輸出額が最も多かったのは「携帯電話、同部品」で、ベトナム全体の輸出を押し上げています。次いで第2位は「繊維、縫製品」でした。生産拠点として魅力的なベトナムは、近年多額のFDIが実施されたため、工業化の発展とともに輸出が拡大しています。
これまでベトナムの輸出品目のトップは縫製品でしたが、2013年からは携帯電話が第1位となっています。今回の輸出統計は、縫製品が落ち込んだというよりも、世界的にシェアがあるスマートフォンやタブレットといったモバイル端末の需要が伸びたことが原因と考えられます。つまり携帯電話と同部品の輸出シェアが押し上がったということです。特に、韓国大手企業のスマートフォンやタブレット端末の人気が牽引となったと言われています。携帯電話と同部品の輸出は、2010年から2013年の間に8.8倍まで拡大しました。

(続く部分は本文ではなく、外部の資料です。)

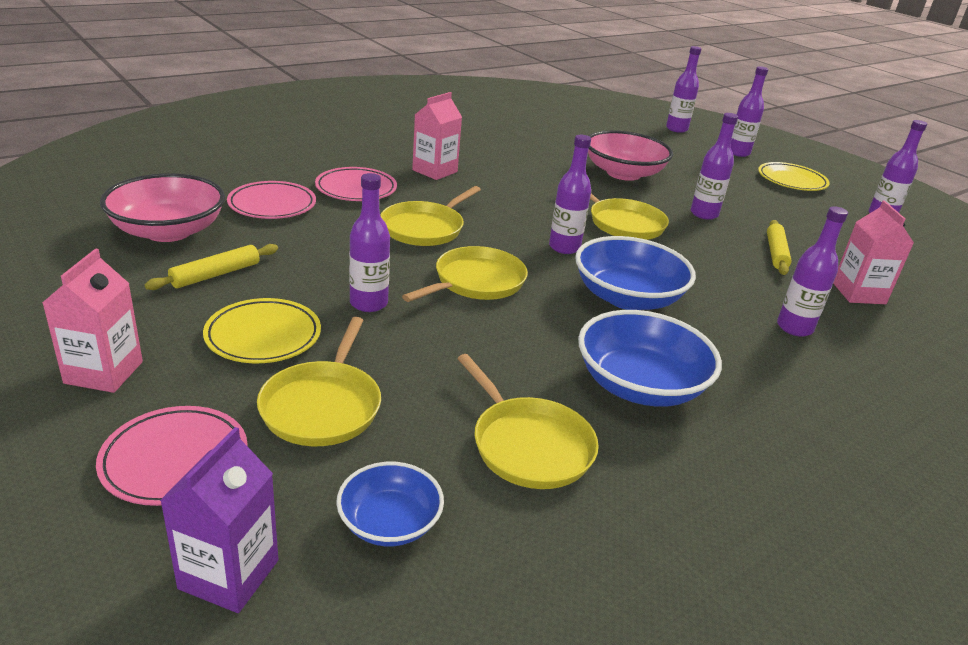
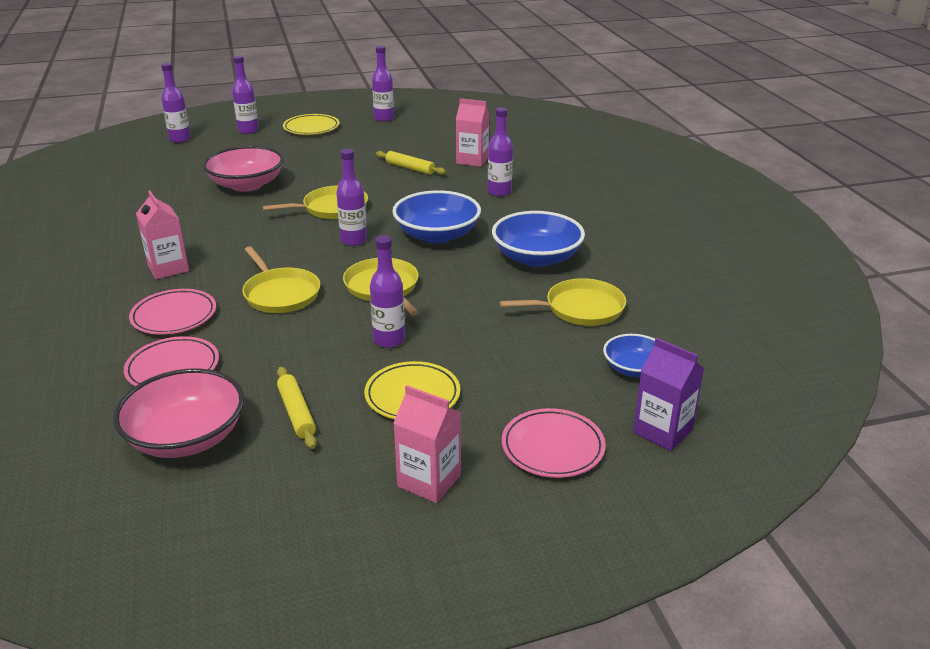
camera: 65 degrees left, 0 degrees up
yellow pan [257,317,381,446] -> none
purple bottle [690,113,738,220] -> none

一方、縫製品については今後、ベトナムがTPP(環太平洋連携協定)に加盟すると、再び外資系企業からの投資が増えることが予想されます。
縫製品など軽工業から電機部品へ産業が高度化
2015年第1四半期の輸入総額は、前年同期比20.1%増の387億円でした。貿易支出の輸入額のトップは「機械、設備、部品」です。次いで第2位は「コンピューター、電子製品」、第3位は「携帯電話、同部品」になります。
上位は全て電子部品や電機関連のものが占めています。これは、外資の製造業がFDIを活性化しているためです。ただ、投資が増える一方で、ベトナムは電子部品を供給する裾野産業が未熟であるため、他国からの輸入に頼らざるを得ないという現状があります。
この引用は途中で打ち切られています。